Besides oxidative phosphorylation, cell–cell adhesion-related and cell differentiation-related proteins were shown to be involved in regulating the different statuses of cell growth and metastasis in the two tumor types. In CCRCC, formin-like protein 2 (FMNL2) and 60S ribosomal protein L34 (RPL34) were activated in CCRCC, which promoted cell growth and metastasis. While in CHRCC, mucin 1 (MUC1) and galectin-3 (LGALS3) were activated in CHRCC, which promote cell growth. FMNL2 regulates the invasiveness of cancer cells by driving β1-integrin internalization and RPL34 could promote cell growth and metastasis of oral squamous cell carcinoma [20, 21]. LGALS regulates renal epithelial growth and differentiation in CHRCC [22], and MUC1 interacts with LGALS on the cell surface to promote EGFR dimerization and activation in epithelial cancer cells [23]. These results proved that CCRCC and CHRCC had distinct mechanism for cell growth and metastasis.

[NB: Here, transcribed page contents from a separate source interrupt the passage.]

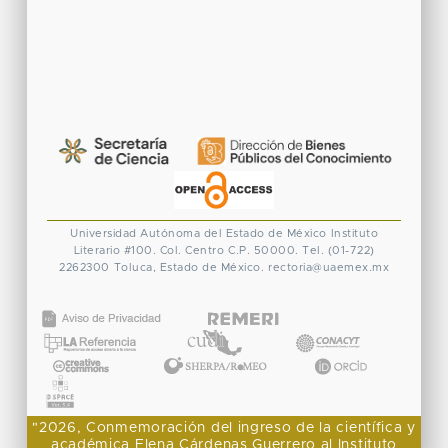
Universidad Autónoma del Estado de México
Instituto
Literario #100. Col. Centro
C.P. 50000. Tel. (01-722)
2262300
Toluca, Estado de México.
rectoria@uaemex.mx
CONACYT
"2026, Conmemoración del ingreso de la científica y
académica Elena Cárdenas Guerrero al Instituto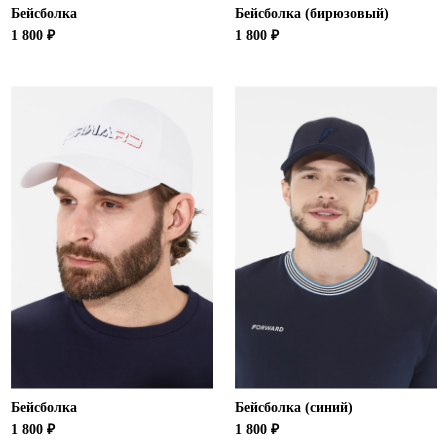
Бейсболка
Бейсболка (бирюзовый)
1 800 ₽
1 800 ₽
Бейсболка
Бейсболка (синий)
1 800 ₽
1 800 ₽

Interestingly, we also found differential regulatory mechanisms underlying transition from glycogen to glucose in the two tumor types. Glycogen phosphorylases are crucial for catalyzing phosphorolysis of the α-1,4-glycosidic bond of glycogen to yield glucose 1-phosphate. We found that upregulation of PYGL in CCRCC could stimulate the glucose transition, whereas downregulation of PYGL and upregulation of PYGB mediated glycogenolysis in CHRCC. We deduced that CCRCC relied more on glycolysis because of increased glycogen deposition, whereas CHRCC relied more on glycolysis and the TCA cycle together. This finding suggests that glycogen phosphorylase inhibitors, particularly targeting PGYL and PYGB, may be useful for CCRCC and CHRCC therapy. PYGL inhibitors are already in development for treating type 2 diabetes and they are unlikely to be toxic to most cells because patients affected by Hers disease (an inherited glycogen storage disorder caused by deficiency of PYGL) [24]. The combination of a PYGL inhibitor and a HIF inhibitor could increase the efficiency of drugs to treat CCRCC. However, PYGB inhibitors are still in development.

In conclusion, we demonstrated that patients with CHRCC were younger, more commonly female, and had larger tumors than patients with CCRCC, which was dependent on their specific molecular pathogenesis. Based on the proteomic profiles, we found common and different mechanisms in the two tumor types. More importantly, we demonstrated that upregulation of PYGL in CCRCC and upregulation of PYGM in CHRCC may be targets for future therapy.